EXCERPTED PASSAGE start

Isometric_GS.sage

attach NTRU.sage


#Rotate k times a NTRU lattice vector
#The rotation r is defined as follows: r(f,g) = (x*f mod (x^n+1), x*g mod (x^n+1))
def NTRU_Rotate(v,F,k):
#This algorithm performs operations over F. One can typically take F to be ZZ, QQ or RR.
    n = len(v)//2;
    w = vector(F, 2*n);
    for i in [0..n-1-k]:
        w[i+k] = v[i];
        w[n+i+k] = v[n+i];
    for i in range(k):
        w[i] = -v[n-k+i];
        w[n+i] = -v[2*n-k+i];
    return w;


#Algorithm performing Gram-Schmidt Decomposition over NTRU lattices using the principles of [GHN06] and [LP15].
#Optimized versions of Algorithms 3,4 of [LP15]. See also section 7 of [LP15].
#This algorithm performs operations over the field F. One can typically take F to be QQ or RR.
def Generic_NTRU_GSD(A,F,q):
    n = A.nrows()//2;
    assert(A.nrows()==A.ncols());
    B = matrix(F,2*n,2*n);
    C = vector(F,2*n);
    D = vector(F,2*n);
    CD = vector(F,2*n);
    M = matrix(F,2*n,2*n);
    X = matrix(F,2*n,2*n);
    Y = matrix(F,2*n,2*n);

    B[0] = A[0];
    v = A[0];
    C[0] = NTRU_Rotate(B[0],F,1)*v;
    D[0] = v*v;
    CD[0] = C[0]/D[0];

    for i in [1..n-1]:
        B[i] = NTRU_Rotate(B[i-1],F,1) - CD[i-1]*v;
        v = v - CD[i-1]*NTRU_Rotate(B[i-1],F,1);
        Y[n,i] = NTRU_Rotate(A[n],F,1)*v;    #This is computed now to be used later in the GSD.

EXCERPTED PASSAGE end
PROVIDED DATA start

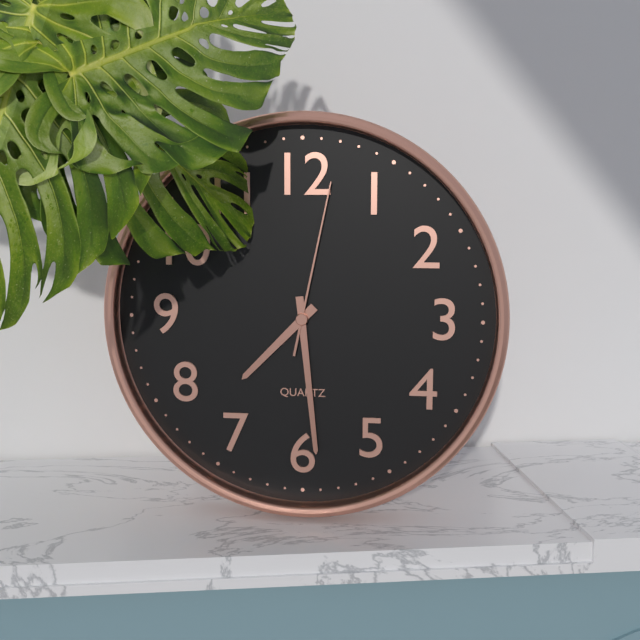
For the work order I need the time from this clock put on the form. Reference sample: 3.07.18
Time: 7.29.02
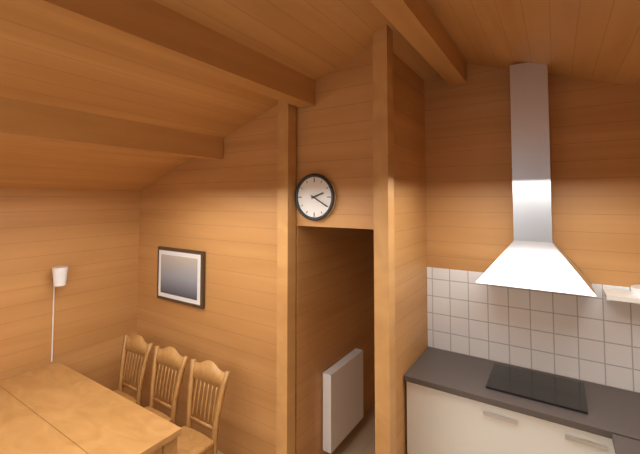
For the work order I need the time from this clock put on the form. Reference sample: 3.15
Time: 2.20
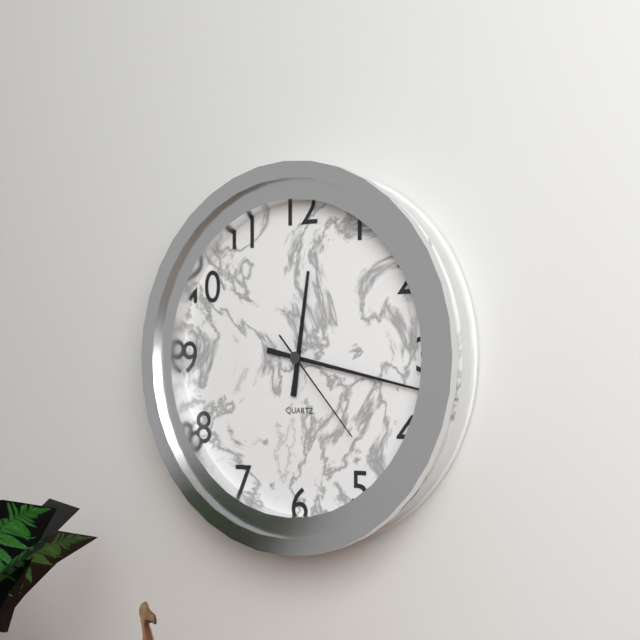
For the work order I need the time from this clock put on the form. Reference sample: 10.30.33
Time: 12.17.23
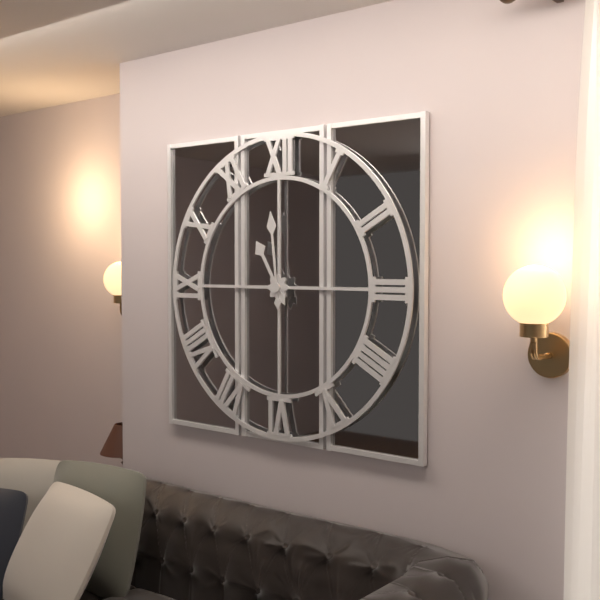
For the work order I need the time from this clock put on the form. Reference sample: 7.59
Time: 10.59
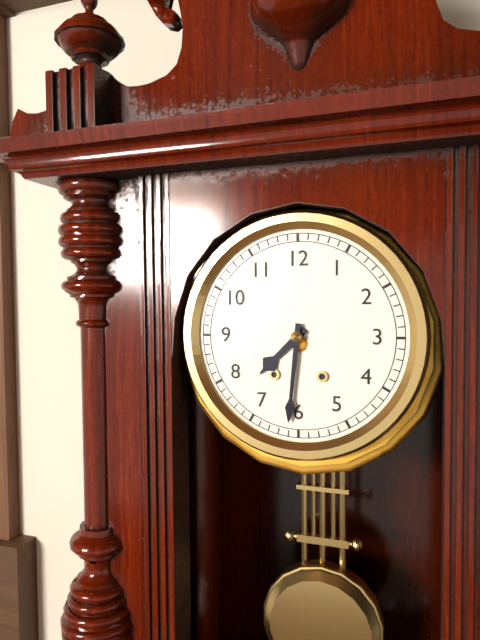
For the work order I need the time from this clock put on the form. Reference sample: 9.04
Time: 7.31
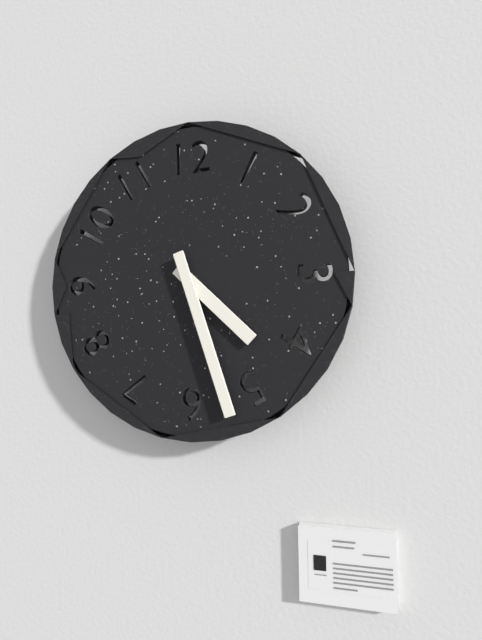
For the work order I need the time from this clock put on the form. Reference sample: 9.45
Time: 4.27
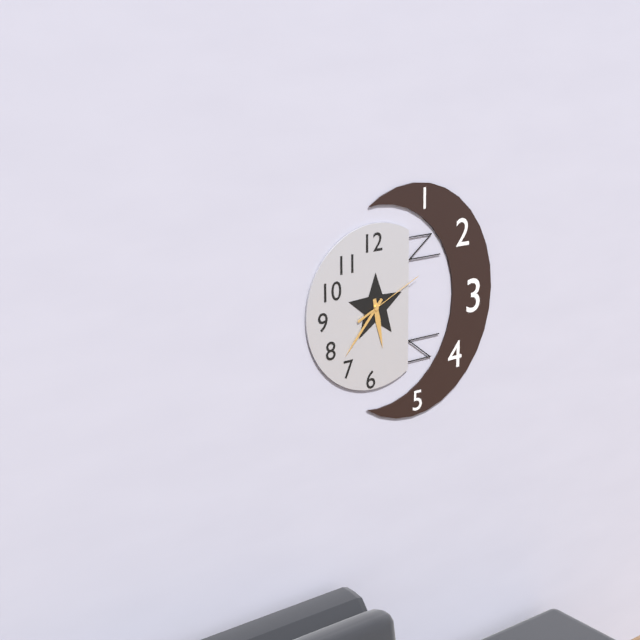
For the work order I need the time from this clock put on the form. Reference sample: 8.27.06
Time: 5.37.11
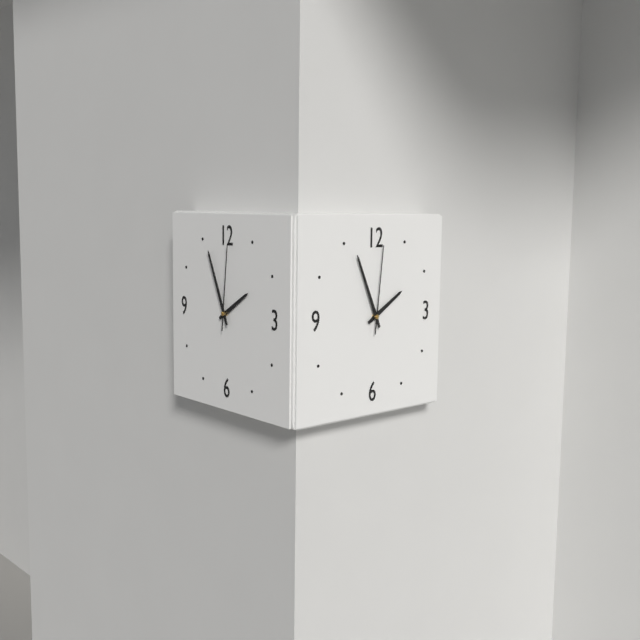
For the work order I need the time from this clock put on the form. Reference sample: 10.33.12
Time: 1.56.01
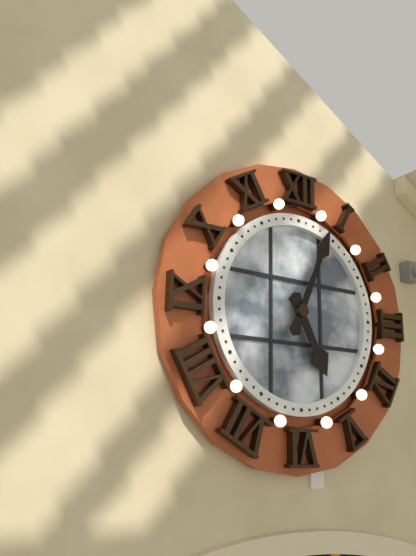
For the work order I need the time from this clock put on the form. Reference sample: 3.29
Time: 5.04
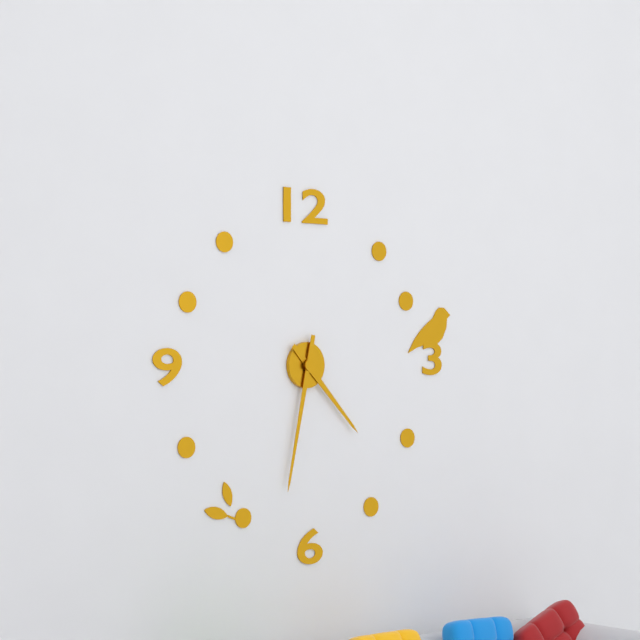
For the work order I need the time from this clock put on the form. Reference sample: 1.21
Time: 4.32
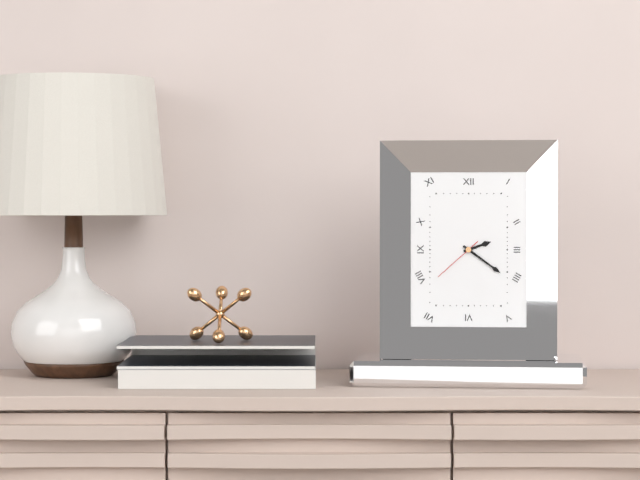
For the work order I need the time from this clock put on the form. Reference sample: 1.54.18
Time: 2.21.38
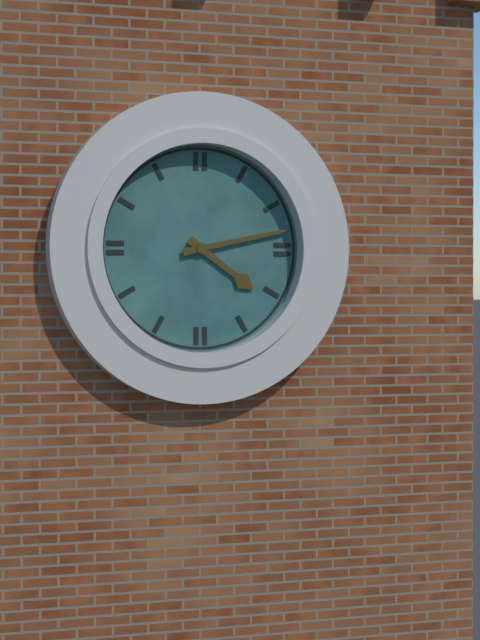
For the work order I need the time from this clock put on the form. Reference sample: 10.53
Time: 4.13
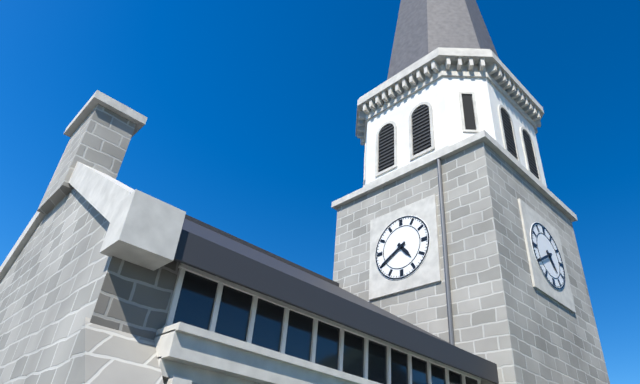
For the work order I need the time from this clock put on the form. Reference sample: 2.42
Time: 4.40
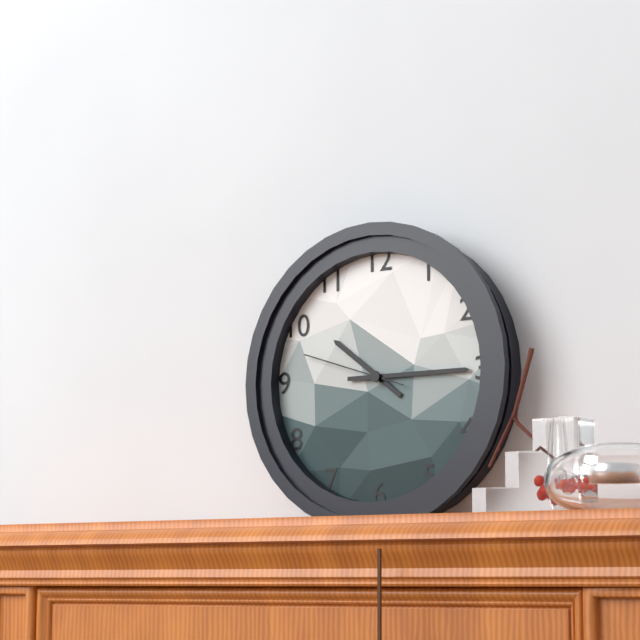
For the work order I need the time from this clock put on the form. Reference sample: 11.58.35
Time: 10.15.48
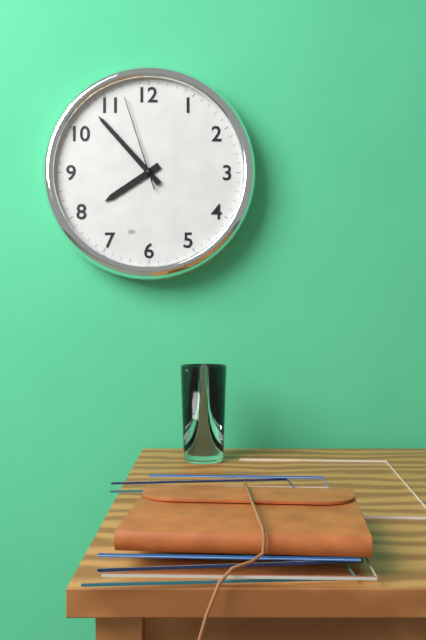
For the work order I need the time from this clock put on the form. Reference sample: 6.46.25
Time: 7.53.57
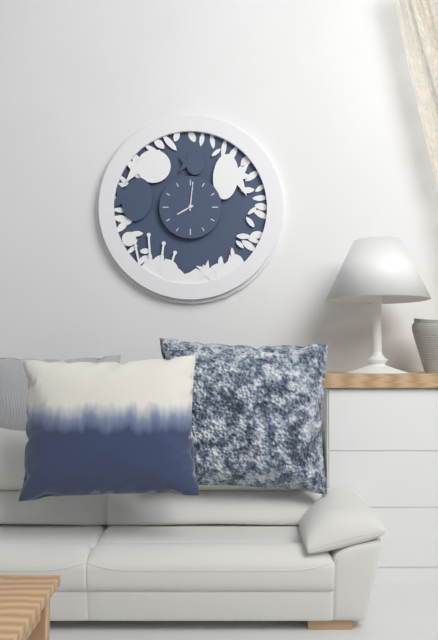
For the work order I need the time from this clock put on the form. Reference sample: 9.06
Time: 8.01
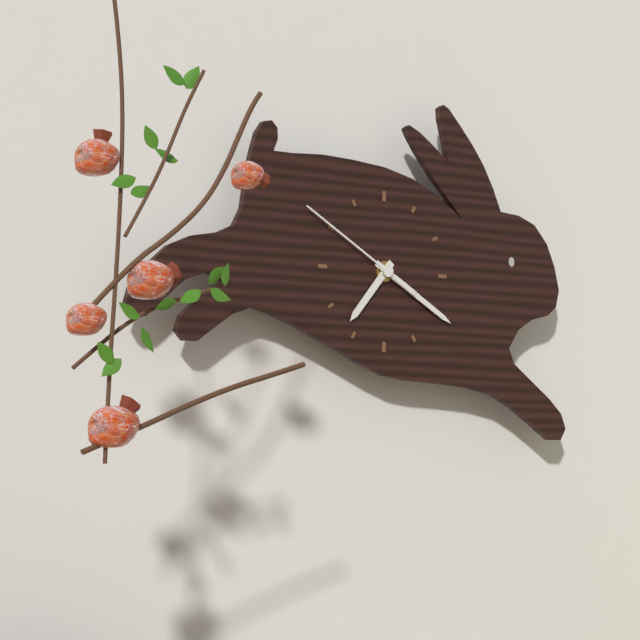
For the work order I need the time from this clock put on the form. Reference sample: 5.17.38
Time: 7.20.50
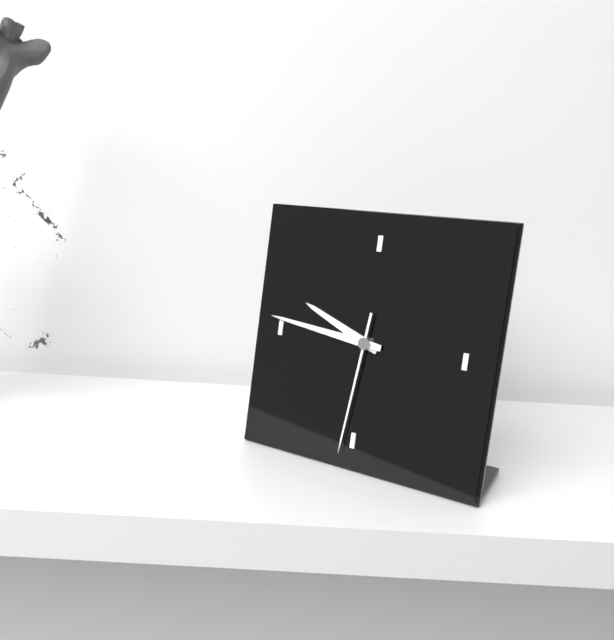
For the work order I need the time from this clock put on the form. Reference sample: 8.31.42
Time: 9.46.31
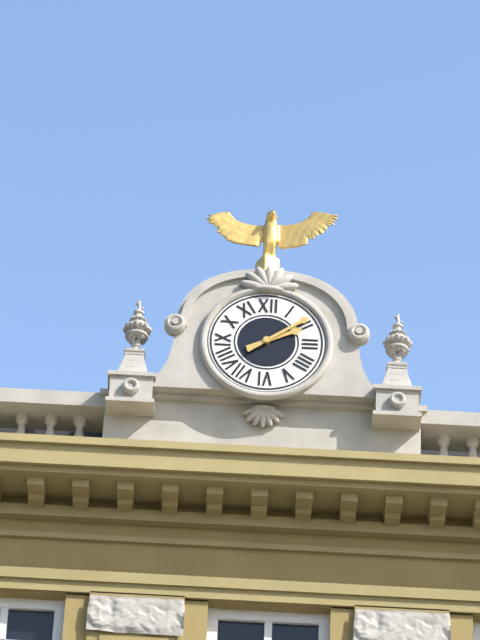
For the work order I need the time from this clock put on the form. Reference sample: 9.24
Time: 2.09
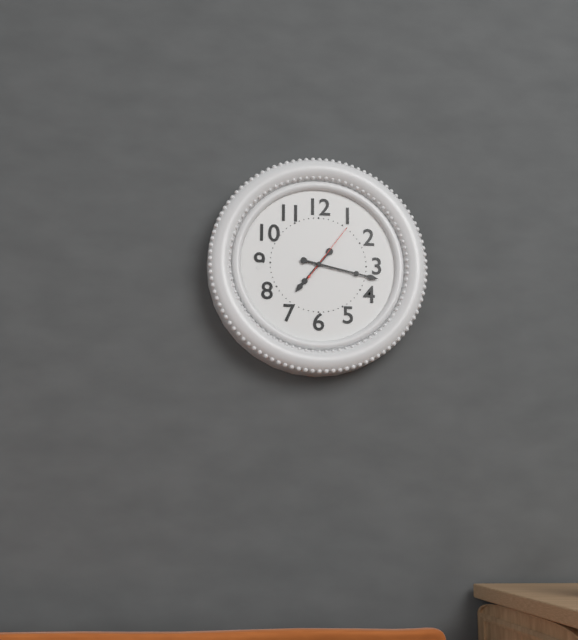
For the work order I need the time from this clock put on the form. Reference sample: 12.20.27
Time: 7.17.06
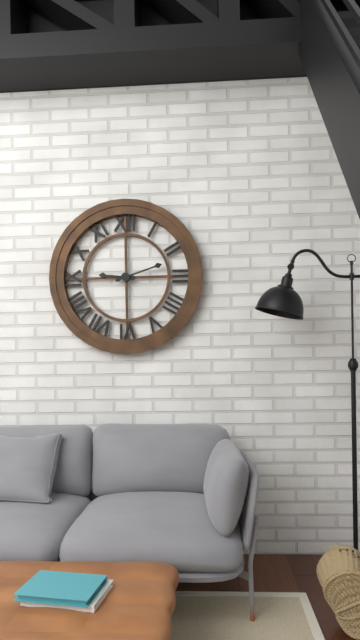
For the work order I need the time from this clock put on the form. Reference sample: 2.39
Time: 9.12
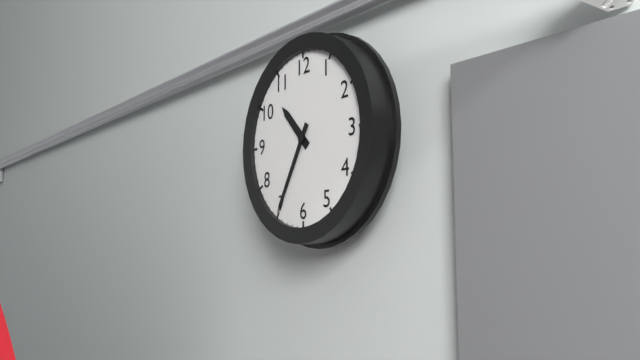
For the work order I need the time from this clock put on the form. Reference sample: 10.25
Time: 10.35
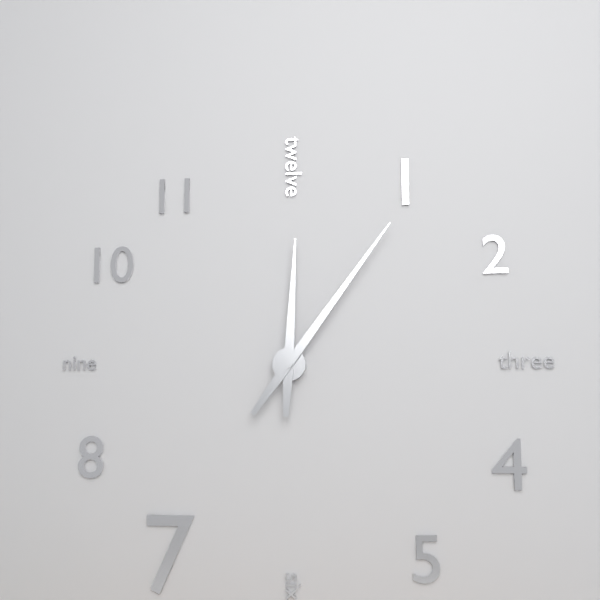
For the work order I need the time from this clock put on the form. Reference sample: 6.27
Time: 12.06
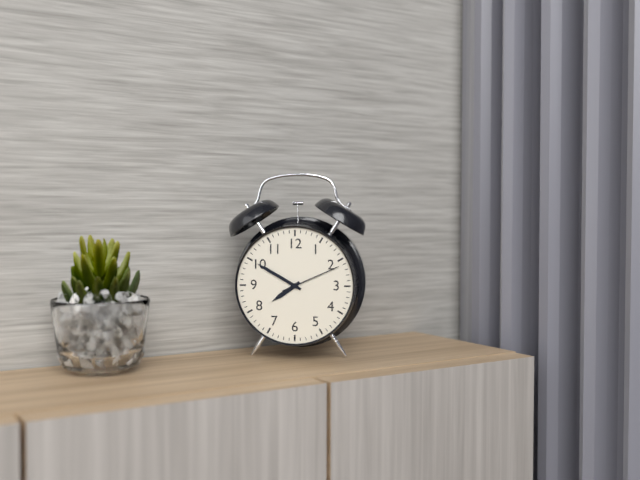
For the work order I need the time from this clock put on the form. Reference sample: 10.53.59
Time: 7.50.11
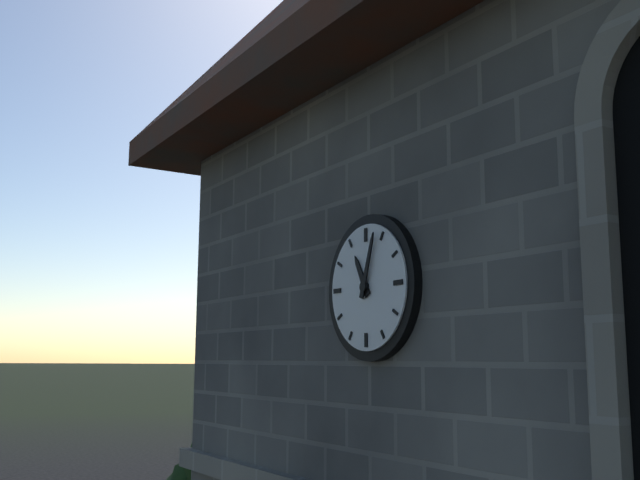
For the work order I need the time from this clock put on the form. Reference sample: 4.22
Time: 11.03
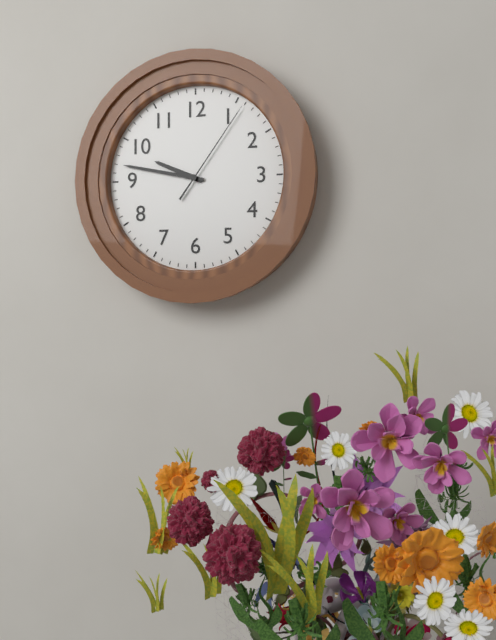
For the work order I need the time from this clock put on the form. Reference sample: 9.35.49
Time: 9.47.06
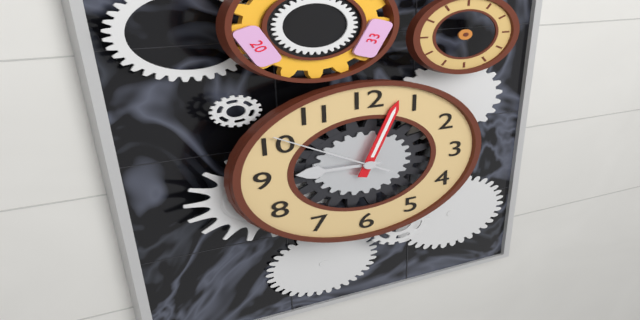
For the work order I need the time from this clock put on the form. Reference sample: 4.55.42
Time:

PROVIDED DATA end

REQUIRED WORK -
Do these statements agree with the code listing? Answer yes or no for each, quoting the words of the code listing that decide it.
1. The rotation r multiplies both f and g by x modulo x^n+1.
2. Generic_NTRU_GSD checks that A has as many rows as columns.
3. The comments describe Generic_NTRU_GSD as optimized versions of Algorithms 1 and 2 of [LP15].
Rely on the code listing alone.

EXERCISE OUTPUT -
1. Yes: "r(f,g) = (x*f mod (x^n+1), x*g mod (x^n+1))"
2. Yes: "assert(A.nrows()==A.ncols());"
3. No: "Optimized versions of Algorithms 3,4 of [LP15]."